Data excerpts
* * *

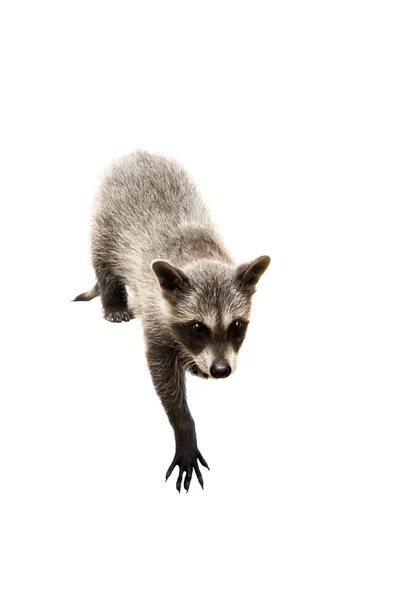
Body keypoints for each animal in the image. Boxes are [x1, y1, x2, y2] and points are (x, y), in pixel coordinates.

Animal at [74, 150, 270, 492]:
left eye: (236, 326)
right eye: (197, 327)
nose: (221, 370)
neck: (200, 255)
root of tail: (137, 152)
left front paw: (196, 365)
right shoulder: (155, 314)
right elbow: (163, 374)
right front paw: (184, 428)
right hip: (105, 220)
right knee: (103, 261)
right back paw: (112, 300)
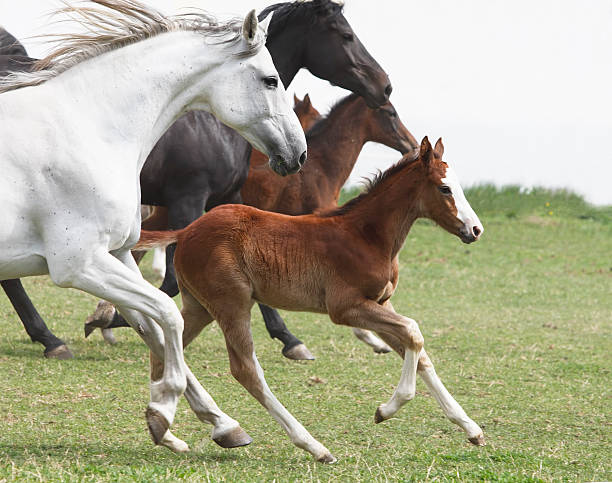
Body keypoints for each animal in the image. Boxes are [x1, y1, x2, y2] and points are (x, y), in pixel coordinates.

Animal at [0, 0, 306, 454]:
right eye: (271, 80)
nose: (299, 153)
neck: (88, 130)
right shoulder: (79, 265)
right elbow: (168, 314)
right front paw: (163, 410)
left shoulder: (118, 255)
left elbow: (153, 328)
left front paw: (222, 425)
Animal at [3, 0, 392, 362]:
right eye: (346, 35)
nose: (385, 87)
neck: (89, 125)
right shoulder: (184, 202)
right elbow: (170, 284)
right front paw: (107, 320)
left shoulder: (221, 200)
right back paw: (51, 339)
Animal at [136, 138, 486, 464]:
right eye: (444, 188)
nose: (475, 229)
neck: (366, 235)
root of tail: (187, 231)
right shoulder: (346, 308)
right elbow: (414, 332)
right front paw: (386, 409)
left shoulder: (382, 303)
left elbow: (419, 352)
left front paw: (471, 429)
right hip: (231, 303)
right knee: (246, 369)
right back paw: (313, 446)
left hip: (200, 306)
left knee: (164, 345)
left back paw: (163, 428)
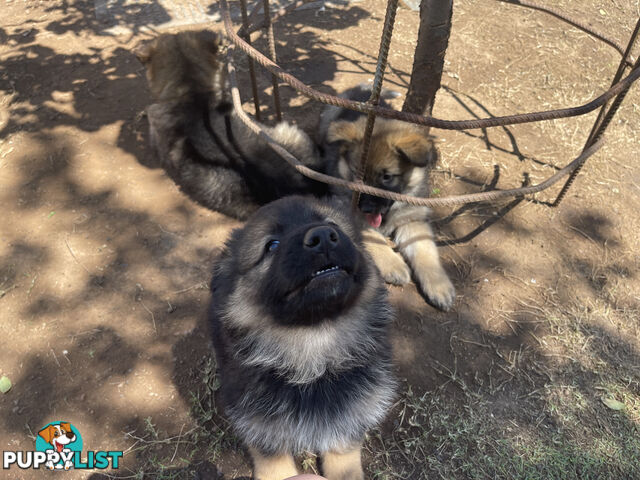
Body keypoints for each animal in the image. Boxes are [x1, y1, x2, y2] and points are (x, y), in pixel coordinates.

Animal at [208, 196, 396, 480]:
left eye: (332, 224)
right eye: (272, 245)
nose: (323, 236)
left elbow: (344, 463)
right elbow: (276, 468)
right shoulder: (264, 434)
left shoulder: (346, 425)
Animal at [320, 86, 456, 312]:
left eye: (387, 177)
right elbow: (374, 237)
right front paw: (394, 264)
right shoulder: (349, 213)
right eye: (356, 174)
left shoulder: (413, 220)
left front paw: (439, 285)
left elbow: (425, 251)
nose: (366, 209)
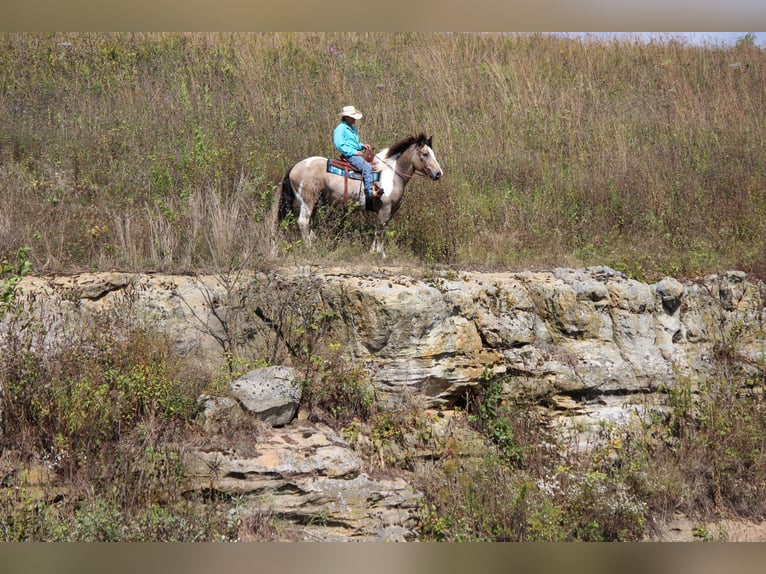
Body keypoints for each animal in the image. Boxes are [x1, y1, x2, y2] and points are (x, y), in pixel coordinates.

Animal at [278, 133, 444, 258]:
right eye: (425, 154)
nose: (438, 174)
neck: (391, 174)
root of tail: (295, 167)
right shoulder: (385, 209)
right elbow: (380, 231)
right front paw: (381, 254)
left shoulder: (390, 212)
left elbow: (379, 230)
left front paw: (373, 252)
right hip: (308, 201)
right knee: (303, 222)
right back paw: (311, 249)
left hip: (314, 203)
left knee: (309, 223)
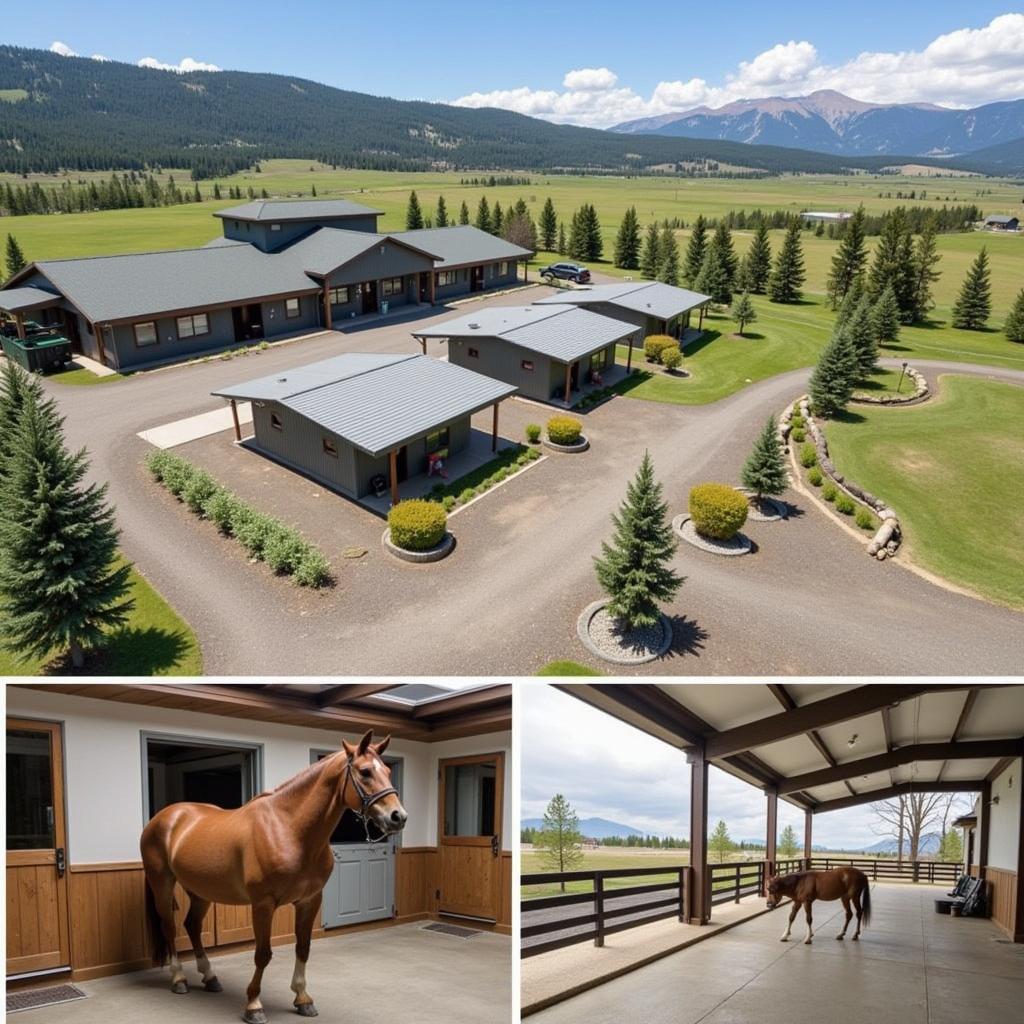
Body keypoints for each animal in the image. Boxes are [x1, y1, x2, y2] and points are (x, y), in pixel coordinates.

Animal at [140, 733, 403, 1019]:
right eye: (365, 772)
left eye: (388, 771)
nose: (398, 816)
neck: (288, 829)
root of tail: (164, 817)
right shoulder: (263, 904)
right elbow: (263, 953)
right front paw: (254, 1005)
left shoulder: (310, 901)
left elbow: (303, 947)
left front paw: (302, 998)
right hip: (163, 883)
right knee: (169, 926)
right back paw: (179, 979)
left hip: (200, 891)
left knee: (192, 926)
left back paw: (210, 977)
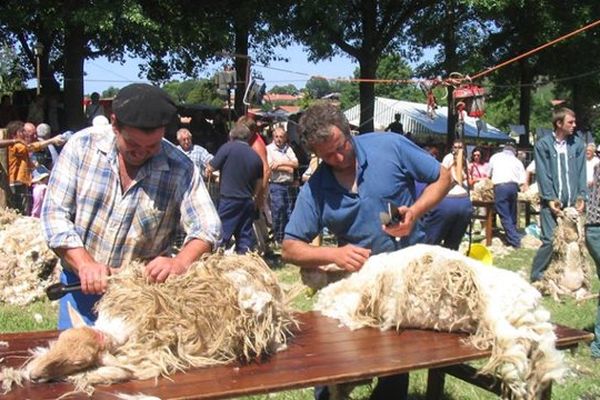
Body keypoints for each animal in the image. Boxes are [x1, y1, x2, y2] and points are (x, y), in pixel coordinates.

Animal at [1, 253, 296, 394]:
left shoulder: (153, 359)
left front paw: (84, 377)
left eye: (78, 362)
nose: (34, 375)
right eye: (60, 341)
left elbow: (121, 373)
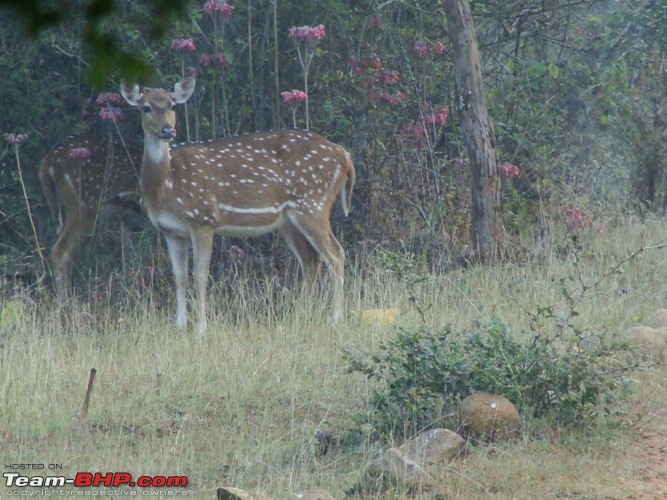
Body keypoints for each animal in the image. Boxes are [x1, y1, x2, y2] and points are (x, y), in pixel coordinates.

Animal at [122, 76, 358, 334]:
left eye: (172, 105)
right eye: (146, 107)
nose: (167, 130)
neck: (166, 186)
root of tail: (345, 156)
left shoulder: (203, 219)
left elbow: (200, 274)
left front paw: (201, 328)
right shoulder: (171, 230)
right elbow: (180, 276)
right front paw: (179, 326)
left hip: (313, 204)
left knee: (335, 254)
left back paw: (336, 317)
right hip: (289, 220)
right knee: (310, 260)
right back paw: (299, 317)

* * *

■ **Work to complete**: The line containing "right eye: (60, 341)" marks the start: set down exactly that line and every line after it through the last line of the data, without any pictures.

■ **Response below**:
right eye: (60, 341)
left elbow: (121, 373)
Body keypoints for each animal in the image. Boxes are [x1, y1, x2, y2] and points are (x, y), in pixel coordinates.

Animal at [122, 76, 358, 334]:
left eye: (172, 105)
right eye: (146, 107)
nose: (167, 130)
neck: (166, 186)
root of tail: (345, 156)
left shoulder: (203, 219)
left elbow: (200, 274)
left front paw: (201, 328)
right shoulder: (171, 230)
right elbow: (180, 276)
right front paw: (179, 326)
left hip: (313, 204)
left knee: (335, 254)
left back paw: (336, 317)
right hip: (289, 220)
right knee: (310, 260)
right back paw: (299, 317)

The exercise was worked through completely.